Dataset items
## Start

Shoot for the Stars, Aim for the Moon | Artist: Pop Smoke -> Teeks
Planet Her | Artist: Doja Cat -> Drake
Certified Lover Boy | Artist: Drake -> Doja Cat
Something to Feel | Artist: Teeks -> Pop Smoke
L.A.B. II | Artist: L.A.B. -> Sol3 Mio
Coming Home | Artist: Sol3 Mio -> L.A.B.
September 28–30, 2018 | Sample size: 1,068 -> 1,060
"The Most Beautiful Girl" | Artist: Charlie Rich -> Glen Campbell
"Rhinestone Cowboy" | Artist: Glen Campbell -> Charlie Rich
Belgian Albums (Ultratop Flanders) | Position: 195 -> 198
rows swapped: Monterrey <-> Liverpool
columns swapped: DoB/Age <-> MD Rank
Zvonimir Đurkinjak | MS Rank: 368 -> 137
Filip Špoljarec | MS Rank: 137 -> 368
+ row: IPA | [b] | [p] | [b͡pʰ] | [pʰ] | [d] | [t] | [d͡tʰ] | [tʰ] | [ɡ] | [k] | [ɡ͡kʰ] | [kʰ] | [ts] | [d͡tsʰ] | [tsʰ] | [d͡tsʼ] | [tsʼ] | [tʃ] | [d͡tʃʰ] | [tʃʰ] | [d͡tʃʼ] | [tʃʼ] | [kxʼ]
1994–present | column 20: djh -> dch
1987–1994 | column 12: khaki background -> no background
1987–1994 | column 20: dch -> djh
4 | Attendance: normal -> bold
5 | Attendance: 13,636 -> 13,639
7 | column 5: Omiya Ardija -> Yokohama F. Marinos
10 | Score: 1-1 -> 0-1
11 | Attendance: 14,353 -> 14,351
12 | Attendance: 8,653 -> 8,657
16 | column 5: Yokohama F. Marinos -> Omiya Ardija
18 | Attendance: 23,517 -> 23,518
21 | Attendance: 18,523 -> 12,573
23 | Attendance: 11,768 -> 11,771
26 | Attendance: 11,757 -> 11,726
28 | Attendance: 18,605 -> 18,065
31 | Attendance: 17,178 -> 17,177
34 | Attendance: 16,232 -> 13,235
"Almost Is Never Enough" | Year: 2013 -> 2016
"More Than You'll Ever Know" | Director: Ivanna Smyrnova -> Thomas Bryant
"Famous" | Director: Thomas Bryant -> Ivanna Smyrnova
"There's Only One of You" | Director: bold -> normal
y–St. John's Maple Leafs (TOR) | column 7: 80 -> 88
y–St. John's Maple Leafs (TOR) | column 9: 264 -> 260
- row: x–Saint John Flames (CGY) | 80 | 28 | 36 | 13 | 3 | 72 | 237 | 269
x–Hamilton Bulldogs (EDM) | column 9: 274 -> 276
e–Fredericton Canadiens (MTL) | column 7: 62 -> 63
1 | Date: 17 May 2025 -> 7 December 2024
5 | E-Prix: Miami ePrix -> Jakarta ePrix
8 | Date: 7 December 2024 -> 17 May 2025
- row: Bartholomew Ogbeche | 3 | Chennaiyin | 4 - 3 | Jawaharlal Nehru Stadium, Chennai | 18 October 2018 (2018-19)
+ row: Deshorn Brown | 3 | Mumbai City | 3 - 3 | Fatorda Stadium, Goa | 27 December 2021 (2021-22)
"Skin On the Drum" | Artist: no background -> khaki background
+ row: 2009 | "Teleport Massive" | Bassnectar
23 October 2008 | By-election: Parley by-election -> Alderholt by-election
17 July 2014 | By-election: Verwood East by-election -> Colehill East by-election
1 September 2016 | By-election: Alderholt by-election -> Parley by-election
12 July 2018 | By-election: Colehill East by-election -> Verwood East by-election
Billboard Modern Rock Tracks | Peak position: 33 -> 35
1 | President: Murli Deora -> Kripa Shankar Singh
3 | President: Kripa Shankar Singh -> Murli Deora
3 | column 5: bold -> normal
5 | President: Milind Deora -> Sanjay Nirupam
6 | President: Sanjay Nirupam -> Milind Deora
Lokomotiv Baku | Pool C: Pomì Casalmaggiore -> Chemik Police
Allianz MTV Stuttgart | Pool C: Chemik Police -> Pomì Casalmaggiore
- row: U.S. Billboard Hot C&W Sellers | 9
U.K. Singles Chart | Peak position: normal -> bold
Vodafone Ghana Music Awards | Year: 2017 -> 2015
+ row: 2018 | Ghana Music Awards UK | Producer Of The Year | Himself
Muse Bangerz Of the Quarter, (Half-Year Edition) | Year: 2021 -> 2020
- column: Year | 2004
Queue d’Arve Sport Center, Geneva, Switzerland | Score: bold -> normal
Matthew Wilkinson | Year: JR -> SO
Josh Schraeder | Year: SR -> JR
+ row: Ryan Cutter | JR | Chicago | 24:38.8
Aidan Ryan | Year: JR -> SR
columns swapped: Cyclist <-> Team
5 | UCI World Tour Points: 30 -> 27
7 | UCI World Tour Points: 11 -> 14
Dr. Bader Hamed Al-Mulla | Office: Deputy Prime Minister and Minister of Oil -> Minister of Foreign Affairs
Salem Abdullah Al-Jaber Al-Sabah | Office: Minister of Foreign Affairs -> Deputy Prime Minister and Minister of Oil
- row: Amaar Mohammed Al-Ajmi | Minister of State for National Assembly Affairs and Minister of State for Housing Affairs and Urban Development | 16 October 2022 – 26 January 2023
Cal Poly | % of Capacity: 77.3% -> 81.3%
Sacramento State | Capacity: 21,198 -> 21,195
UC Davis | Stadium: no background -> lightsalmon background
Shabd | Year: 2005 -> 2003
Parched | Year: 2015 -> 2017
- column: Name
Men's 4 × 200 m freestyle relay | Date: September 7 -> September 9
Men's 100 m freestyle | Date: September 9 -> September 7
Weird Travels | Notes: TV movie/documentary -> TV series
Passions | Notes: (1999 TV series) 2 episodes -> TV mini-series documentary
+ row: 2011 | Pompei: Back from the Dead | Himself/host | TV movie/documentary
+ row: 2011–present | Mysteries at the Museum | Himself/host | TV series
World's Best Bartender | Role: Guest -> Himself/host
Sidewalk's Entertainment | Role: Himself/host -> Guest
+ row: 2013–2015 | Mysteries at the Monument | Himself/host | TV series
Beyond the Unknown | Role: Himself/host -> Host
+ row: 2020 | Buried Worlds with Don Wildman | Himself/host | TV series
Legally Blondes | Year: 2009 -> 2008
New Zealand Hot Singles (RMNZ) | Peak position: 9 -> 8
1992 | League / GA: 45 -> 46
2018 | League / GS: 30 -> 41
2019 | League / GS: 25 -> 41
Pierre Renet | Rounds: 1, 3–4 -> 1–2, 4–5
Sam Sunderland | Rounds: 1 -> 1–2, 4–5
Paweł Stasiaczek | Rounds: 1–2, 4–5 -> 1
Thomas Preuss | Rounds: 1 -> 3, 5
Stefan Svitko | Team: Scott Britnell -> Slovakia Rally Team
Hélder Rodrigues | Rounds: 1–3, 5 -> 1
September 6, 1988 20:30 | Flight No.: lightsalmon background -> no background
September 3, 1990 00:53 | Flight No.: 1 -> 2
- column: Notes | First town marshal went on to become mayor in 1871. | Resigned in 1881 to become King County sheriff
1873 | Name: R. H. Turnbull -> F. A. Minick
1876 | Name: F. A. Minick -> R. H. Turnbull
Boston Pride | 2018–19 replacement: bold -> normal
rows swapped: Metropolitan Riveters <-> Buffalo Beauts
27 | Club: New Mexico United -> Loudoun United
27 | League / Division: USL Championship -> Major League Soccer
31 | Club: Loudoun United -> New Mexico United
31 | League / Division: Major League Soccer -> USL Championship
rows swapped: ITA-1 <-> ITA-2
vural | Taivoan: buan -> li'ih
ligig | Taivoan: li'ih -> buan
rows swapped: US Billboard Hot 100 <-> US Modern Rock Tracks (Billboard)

## End

:: Required task ::
Rewrite every line for the items above, changing "Attendance" to "Crowd" wherever it occurs and leaving everything else untouched.

:: Answer for the task ::
Shoot for the Stars, Aim for the Moon | Artist: Pop Smoke -> Teeks
Planet Her | Artist: Doja Cat -> Drake
Certified Lover Boy | Artist: Drake -> Doja Cat
Something to Feel | Artist: Teeks -> Pop Smoke
L.A.B. II | Artist: L.A.B. -> Sol3 Mio
Coming Home | Artist: Sol3 Mio -> L.A.B.
September 28–30, 2018 | Sample size: 1,068 -> 1,060
"The Most Beautiful Girl" | Artist: Charlie Rich -> Glen Campbell
"Rhinestone Cowboy" | Artist: Glen Campbell -> Charlie Rich
Belgian Albums (Ultratop Flanders) | Position: 195 -> 198
rows swapped: Monterrey <-> Liverpool
columns swapped: DoB/Age <-> MD Rank
Zvonimir Đurkinjak | MS Rank: 368 -> 137
Filip Špoljarec | MS Rank: 137 -> 368
+ row: IPA | [b] | [p] | [b͡pʰ] | [pʰ] | [d] | [t] | [d͡tʰ] | [tʰ] | [ɡ] | [k] | [ɡ͡kʰ] | [kʰ] | [ts] | [d͡tsʰ] | [tsʰ] | [d͡tsʼ] | [tsʼ] | [tʃ] | [d͡tʃʰ] | [tʃʰ] | [d͡tʃʼ] | [tʃʼ] | [kxʼ]
1994–present | column 20: djh -> dch
1987–1994 | column 12: khaki background -> no background
1987–1994 | column 20: dch -> djh
4 | Crowd: normal -> bold
5 | Crowd: 13,636 -> 13,639
7 | column 5: Omiya Ardija -> Yokohama F. Marinos
10 | Score: 1-1 -> 0-1
11 | Crowd: 14,353 -> 14,351
12 | Crowd: 8,653 -> 8,657
16 | column 5: Yokohama F. Marinos -> Omiya Ardija
18 | Crowd: 23,517 -> 23,518
21 | Crowd: 18,523 -> 12,573
23 | Crowd: 11,768 -> 11,771
26 | Crowd: 11,757 -> 11,726
28 | Crowd: 18,605 -> 18,065
31 | Crowd: 17,178 -> 17,177
34 | Crowd: 16,232 -> 13,235
"Almost Is Never Enough" | Year: 2013 -> 2016
"More Than You'll Ever Know" | Director: Ivanna Smyrnova -> Thomas Bryant
"Famous" | Director: Thomas Bryant -> Ivanna Smyrnova
"There's Only One of You" | Director: bold -> normal
y–St. John's Maple Leafs (TOR) | column 7: 80 -> 88
y–St. John's Maple Leafs (TOR) | column 9: 264 -> 260
- row: x–Saint John Flames (CGY) | 80 | 28 | 36 | 13 | 3 | 72 | 237 | 269
x–Hamilton Bulldogs (EDM) | column 9: 274 -> 276
e–Fredericton Canadiens (MTL) | column 7: 62 -> 63
1 | Date: 17 May 2025 -> 7 December 2024
5 | E-Prix: Miami ePrix -> Jakarta ePrix
8 | Date: 7 December 2024 -> 17 May 2025
- row: Bartholomew Ogbeche | 3 | Chennaiyin | 4 - 3 | Jawaharlal Nehru Stadium, Chennai | 18 October 2018 (2018-19)
+ row: Deshorn Brown | 3 | Mumbai City | 3 - 3 | Fatorda Stadium, Goa | 27 December 2021 (2021-22)
"Skin On the Drum" | Artist: no background -> khaki background
+ row: 2009 | "Teleport Massive" | Bassnectar
23 October 2008 | By-election: Parley by-election -> Alderholt by-election
17 July 2014 | By-election: Verwood East by-election -> Colehill East by-election
1 September 2016 | By-election: Alderholt by-election -> Parley by-election
12 July 2018 | By-election: Colehill East by-election -> Verwood East by-election
Billboard Modern Rock Tracks | Peak position: 33 -> 35
1 | President: Murli Deora -> Kripa Shankar Singh
3 | President: Kripa Shankar Singh -> Murli Deora
3 | column 5: bold -> normal
5 | President: Milind Deora -> Sanjay Nirupam
6 | President: Sanjay Nirupam -> Milind Deora
Lokomotiv Baku | Pool C: Pomì Casalmaggiore -> Chemik Police
Allianz MTV Stuttgart | Pool C: Chemik Police -> Pomì Casalmaggiore
- row: U.S. Billboard Hot C&W Sellers | 9
U.K. Singles Chart | Peak position: normal -> bold
Vodafone Ghana Music Awards | Year: 2017 -> 2015
+ row: 2018 | Ghana Music Awards UK | Producer Of The Year | Himself
Muse Bangerz Of the Quarter, (Half-Year Edition) | Year: 2021 -> 2020
- column: Year | 2004
Queue d’Arve Sport Center, Geneva, Switzerland | Score: bold -> normal
Matthew Wilkinson | Year: JR -> SO
Josh Schraeder | Year: SR -> JR
+ row: Ryan Cutter | JR | Chicago | 24:38.8
Aidan Ryan | Year: JR -> SR
columns swapped: Cyclist <-> Team
5 | UCI World Tour Points: 30 -> 27
7 | UCI World Tour Points: 11 -> 14
Dr. Bader Hamed Al-Mulla | Office: Deputy Prime Minister and Minister of Oil -> Minister of Foreign Affairs
Salem Abdullah Al-Jaber Al-Sabah | Office: Minister of Foreign Affairs -> Deputy Prime Minister and Minister of Oil
- row: Amaar Mohammed Al-Ajmi | Minister of State for National Assembly Affairs and Minister of State for Housing Affairs and Urban Development | 16 October 2022 – 26 January 2023
Cal Poly | % of Capacity: 77.3% -> 81.3%
Sacramento State | Capacity: 21,198 -> 21,195
UC Davis | Stadium: no background -> lightsalmon background
Shabd | Year: 2005 -> 2003
Parched | Year: 2015 -> 2017
- column: Name
Men's 4 × 200 m freestyle relay | Date: September 7 -> September 9
Men's 100 m freestyle | Date: September 9 -> September 7
Weird Travels | Notes: TV movie/documentary -> TV series
Passions | Notes: (1999 TV series) 2 episodes -> TV mini-series documentary
+ row: 2011 | Pompei: Back from the Dead | Himself/host | TV movie/documentary
+ row: 2011–present | Mysteries at the Museum | Himself/host | TV series
World's Best Bartender | Role: Guest -> Himself/host
Sidewalk's Entertainment | Role: Himself/host -> Guest
+ row: 2013–2015 | Mysteries at the Monument | Himself/host | TV series
Beyond the Unknown | Role: Himself/host -> Host
+ row: 2020 | Buried Worlds with Don Wildman | Himself/host | TV series
Legally Blondes | Year: 2009 -> 2008
New Zealand Hot Singles (RMNZ) | Peak position: 9 -> 8
1992 | League / GA: 45 -> 46
2018 | League / GS: 30 -> 41
2019 | League / GS: 25 -> 41
Pierre Renet | Rounds: 1, 3–4 -> 1–2, 4–5
Sam Sunderland | Rounds: 1 -> 1–2, 4–5
Paweł Stasiaczek | Rounds: 1–2, 4–5 -> 1
Thomas Preuss | Rounds: 1 -> 3, 5
Stefan Svitko | Team: Scott Britnell -> Slovakia Rally Team
Hélder Rodrigues | Rounds: 1–3, 5 -> 1
September 6, 1988 20:30 | Flight No.: lightsalmon background -> no background
September 3, 1990 00:53 | Flight No.: 1 -> 2
- column: Notes | First town marshal went on to become mayor in 1871. | Resigned in 1881 to become King County sheriff
1873 | Name: R. H. Turnbull -> F. A. Minick
1876 | Name: F. A. Minick -> R. H. Turnbull
Boston Pride | 2018–19 replacement: bold -> normal
rows swapped: Metropolitan Riveters <-> Buffalo Beauts
27 | Club: New Mexico United -> Loudoun United
27 | League / Division: USL Championship -> Major League Soccer
31 | Club: Loudoun United -> New Mexico United
31 | League / Division: Major League Soccer -> USL Championship
rows swapped: ITA-1 <-> ITA-2
vural | Taivoan: buan -> li'ih
ligig | Taivoan: li'ih -> buan
rows swapped: US Billboard Hot 100 <-> US Modern Rock Tracks (Billboard)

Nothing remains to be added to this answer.